I really wonder how it feels to create user-hostile software like that that is borderline malicious and barely adds any value.


That's an interesting question. There was a good thread here on exactly that (https://news.ycombinator.com/item?id=11806739) a while back.

It was a Backchannel story about an "adtech" company in Philly: "The Perks Are Great. Just Don’t Ask Us What We Do."

Basically, a surprisingly large number of employees don't know or don't care about the ethics of what a small number of leaders in their company do. Others justify such actions to themselves in convoluted ways. Only a small number truly can't deal with it.


My current beef with Adobe is that they took a perfectly good mobile version of Photoshop for Android, broke it into 5 separate applications, that when combined, don't even reach the full functionality of the application they are replacing.

Oh and they're each the size of the original app.

Who signs off on this?


The management was probably given a bonus for expanding their mobile presence five-fold between 2015 and 2016 :)


Isn't this against the chrome ToS?

Can Google retaliate by removing their extension from the store?

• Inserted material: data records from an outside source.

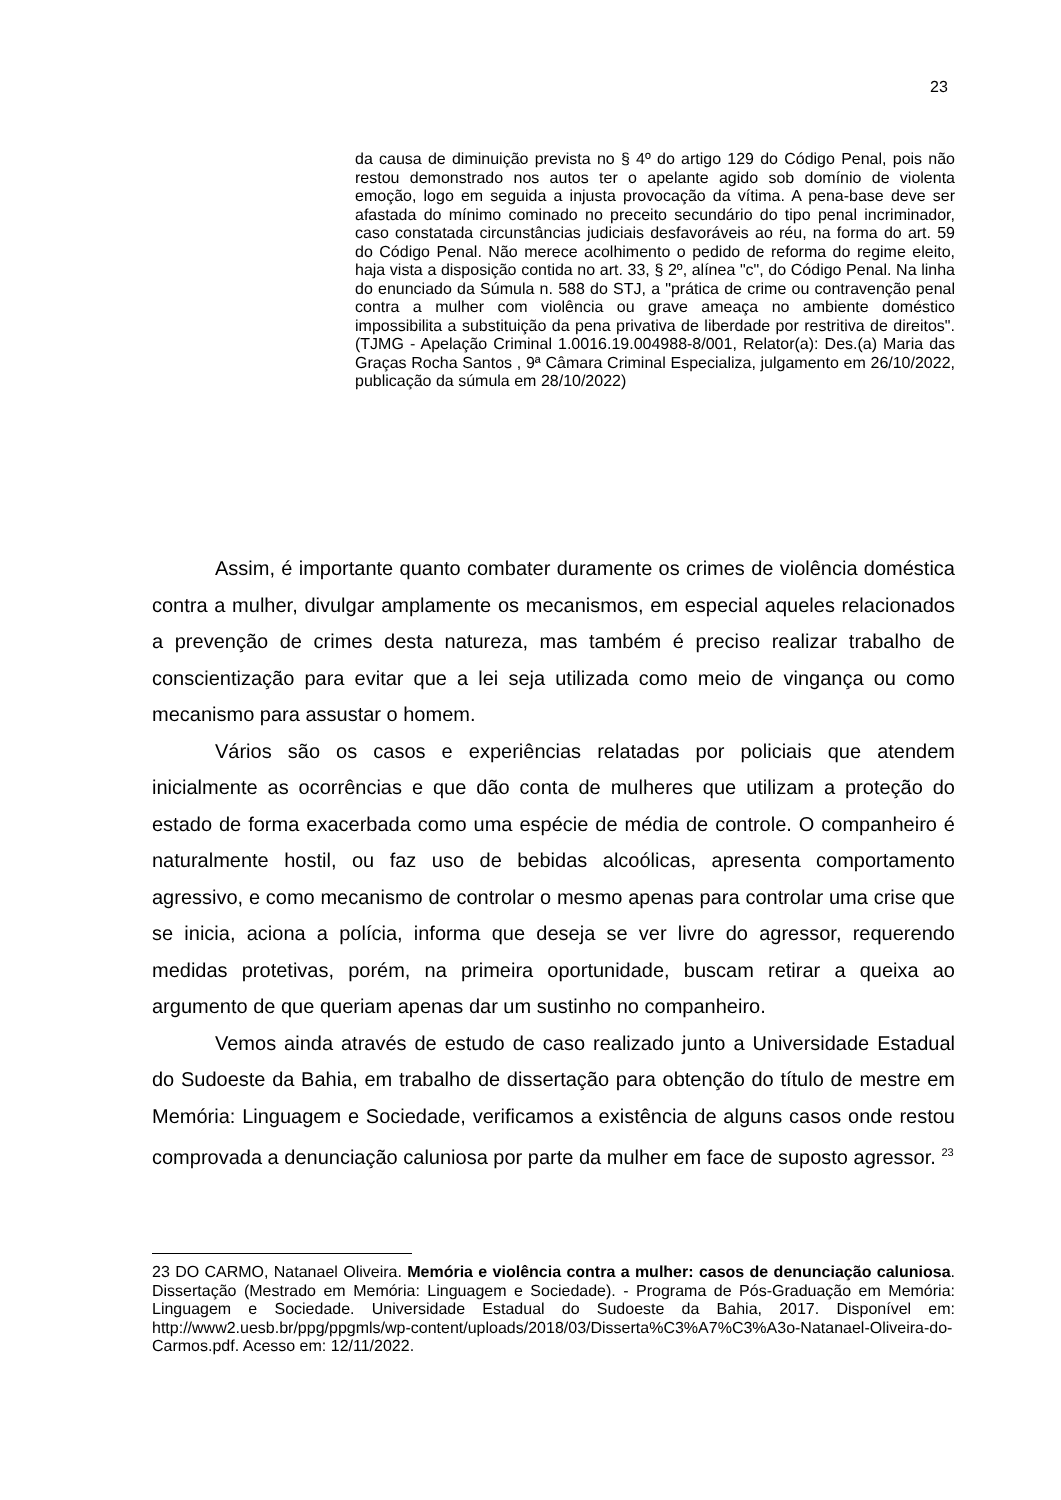23
da causa de diminuição prevista no § 4º do artigo 129 do Código Penal, pois não restou demonstrado nos autos ter o apelante agido sob domínio de violenta emoção, logo em seguida a injusta provocação da vítima. A pena-base deve ser afastada do mínimo cominado no preceito secundário do tipo penal incriminador, caso constatada circunstâncias judiciais desfavoráveis ao réu, na forma do art. 59 do Código Penal. Não merece acolhimento o pedido de reforma do regime eleito, haja vista a disposição contida no art. 33, § 2º, alínea "c", do Código Penal. Na linha do enunciado da Súmula n. 588 do STJ, a "prática de crime ou contravenção penal contra a mulher com violência ou grave ameaça no ambiente doméstico impossibilita a substituição da pena privativa de liberdade por restritiva de direitos". (TJMG - Apelação Criminal 1.0016.19.004988-8/001, Relator(a): Des.(a) Maria das Graças Rocha Santos , 9ª Câmara Criminal Especializa, julgamento em 26/10/2022, publicação da súmula em 28/10/2022)
Assim, é importante quanto combater duramente os crimes de violência doméstica contra a mulher, divulgar amplamente os mecanismos, em especial aqueles relacionados a prevenção de crimes desta natureza, mas também é preciso realizar trabalho de conscientização para evitar que a lei seja utilizada como meio de vingança ou como mecanismo para assustar o homem.
Vários são os casos e experiências relatadas por policiais que atendem inicialmente as ocorrências e que dão conta de mulheres que utilizam a proteção do estado de forma exacerbada como uma espécie de média de controle. O companheiro é naturalmente hostil, ou faz uso de bebidas alcoólicas, apresenta comportamento agressivo, e como mecanismo de controlar o mesmo apenas para controlar uma crise que se inicia, aciona a polícia, informa que deseja se ver livre do agressor, requerendo medidas protetivas, porém, na primeira oportunidade, buscam retirar a queixa ao argumento de que queriam apenas dar um sustinho no companheiro.
Vemos ainda através de estudo de caso realizado junto a Universidade Estadual do Sudoeste da Bahia, em trabalho de dissertação para obtenção do título de mestre em Memória: Linguagem e Sociedade, verificamos a existência de alguns casos onde restou comprovada a denunciação caluniosa por parte da mulher em face de suposto agressor. <sup>23</sup>
23 DO CARMO, Natanael Oliveira. Memória e violência contra a mulher: casos de denunciação caluniosa. Dissertação (Mestrado em Memória: Linguagem e Sociedade). - Programa de Pós-Graduação em Memória: Linguagem e Sociedade. Universidade Estadual do Sudoeste da Bahia, 2017. Disponível em: http://www2.uesb.br/ppg/ppgmls/wp-content/uploads/2018/03/Disserta%C3%A7%C3%A3o-Natanael-Oliveira-do-Carmos.pdf. Acesso em: 12/11/2022.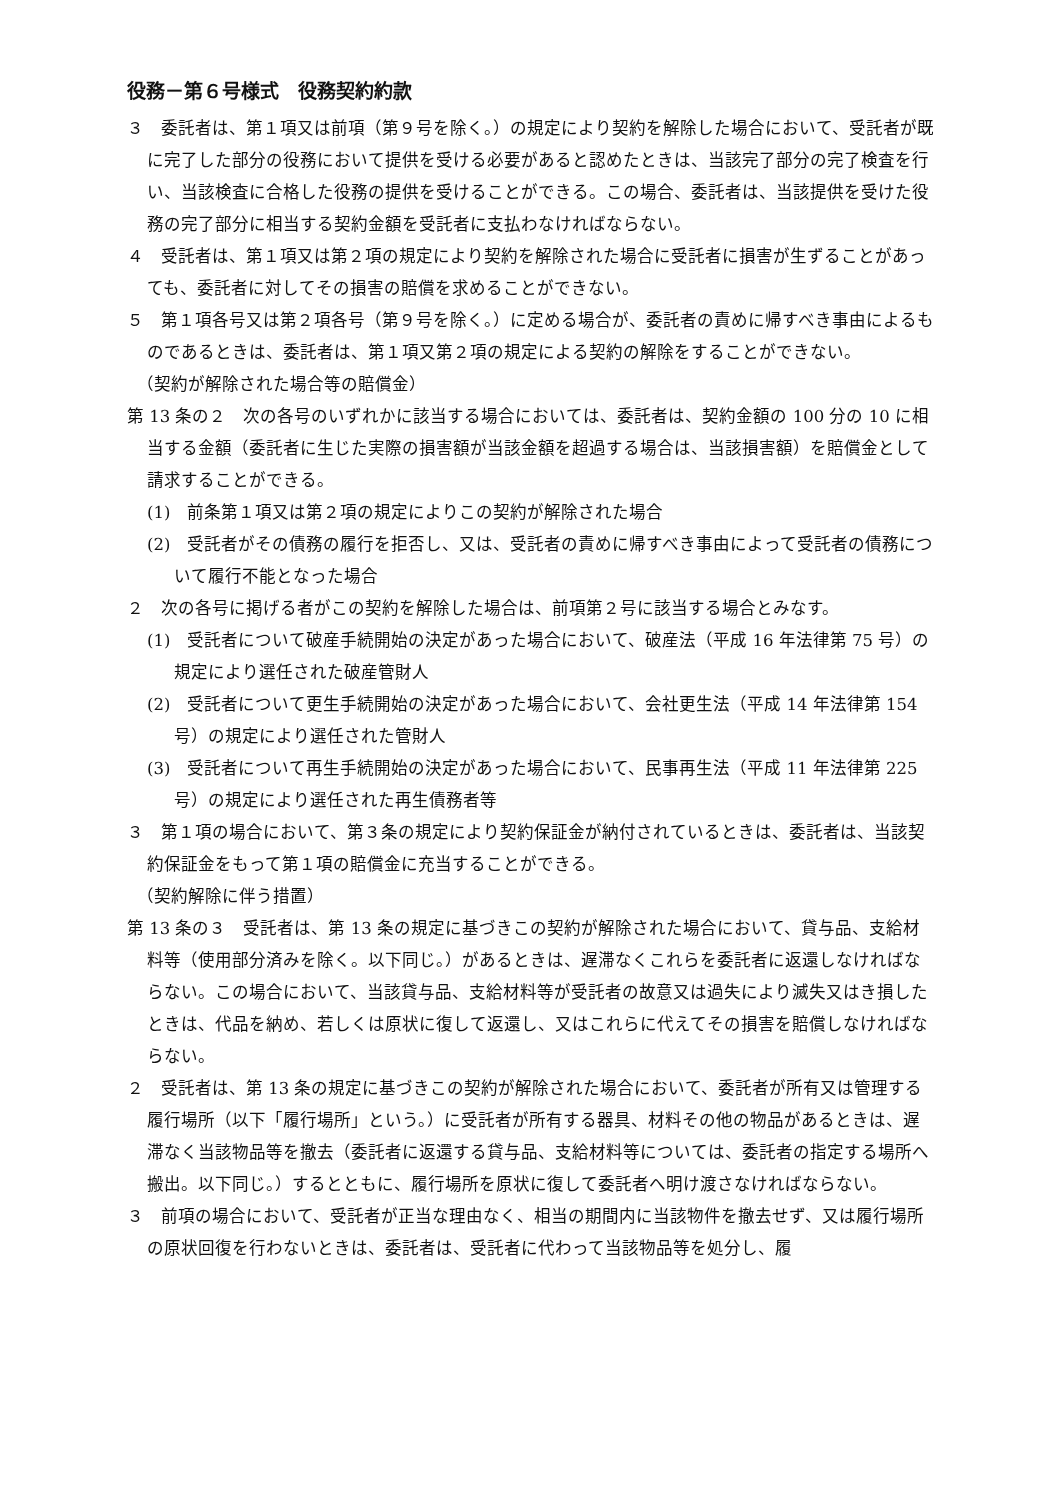役務－第６号様式　役務契約約款
３　委託者は、第１項又は前項（第９号を除く。）の規定により契約を解除した場合において、受託者が既に完了した部分の役務において提供を受ける必要があると認めたときは、当該完了部分の完了検査を行い、当該検査に合格した役務の提供を受けることができる。この場合、委託者は、当該提供を受けた役務の完了部分に相当する契約金額を受託者に支払わなければならない。
４　受託者は、第１項又は第２項の規定により契約を解除された場合に受託者に損害が生ずることがあっても、委託者に対してその損害の賠償を求めることができない。
５　第１項各号又は第２項各号（第９号を除く。）に定める場合が、委託者の責めに帰すべき事由によるものであるときは、委託者は、第１項又第２項の規定による契約の解除をすることができない。
（契約が解除された場合等の賠償金）
第 13 条の２　次の各号のいずれかに該当する場合においては、委託者は、契約金額の 100 分の 10 に相当する金額（委託者に生じた実際の損害額が当該金額を超過する場合は、当該損害額）を賠償金として請求することができる。
(1)　前条第１項又は第２項の規定によりこの契約が解除された場合
(2)　受託者がその債務の履行を拒否し、又は、受託者の責めに帰すべき事由によって受託者の債務について履行不能となった場合
２　次の各号に掲げる者がこの契約を解除した場合は、前項第２号に該当する場合とみなす。
(1)　受託者について破産手続開始の決定があった場合において、破産法（平成 16 年法律第 75 号）の規定により選任された破産管財人
(2)　受託者について更生手続開始の決定があった場合において、会社更生法（平成 14 年法律第 154 号）の規定により選任された管財人
(3)　受託者について再生手続開始の決定があった場合において、民事再生法（平成 11 年法律第 225 号）の規定により選任された再生債務者等
３　第１項の場合において、第３条の規定により契約保証金が納付されているときは、委託者は、当該契約保証金をもって第１項の賠償金に充当することができる。
（契約解除に伴う措置）
第 13 条の３　受託者は、第 13 条の規定に基づきこの契約が解除された場合において、貸与品、支給材料等（使用部分済みを除く。以下同じ。）があるときは、遅滞なくこれらを委託者に返還しなければならない。この場合において、当該貸与品、支給材料等が受託者の故意又は過失により滅失又はき損したときは、代品を納め、若しくは原状に復して返還し、又はこれらに代えてその損害を賠償しなければならない。
２　受託者は、第 13 条の規定に基づきこの契約が解除された場合において、委託者が所有又は管理する履行場所（以下「履行場所」という。）に受託者が所有する器具、材料その他の物品があるときは、遅滞なく当該物品等を撤去（委託者に返還する貸与品、支給材料等については、委託者の指定する場所へ搬出。以下同じ。）するとともに、履行場所を原状に復して委託者へ明け渡さなければならない。
３　前項の場合において、受託者が正当な理由なく、相当の期間内に当該物件を撤去せず、又は履行場所の原状回復を行わないときは、委託者は、受託者に代わって当該物品等を処分し、履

Perhaps they can be persuaded if enough people report it as abuse. There's an option to do that when you remove extensions.


Someone really really needs to fix browser plugin permission system so that control can be very very fine-grained, and it's easy to review what information has been passed back and forth.


Yeah, but only about 5% of users are going to benefit from such a feature.


Given that Chrome itself was often bundled with Adobe Flash and Reader security updates I’m not sure they’ve got much of a case.

https://forums.adobe.com/thread/1053973


Jeeze adobe, try digging up.


Well, do the users know that Chrome itself sends a bunch of data to Google? On principle, I consider both Adobe and Google's practices to be abhorrent, but practically speaking Google definitely has the better record on product reliability and security.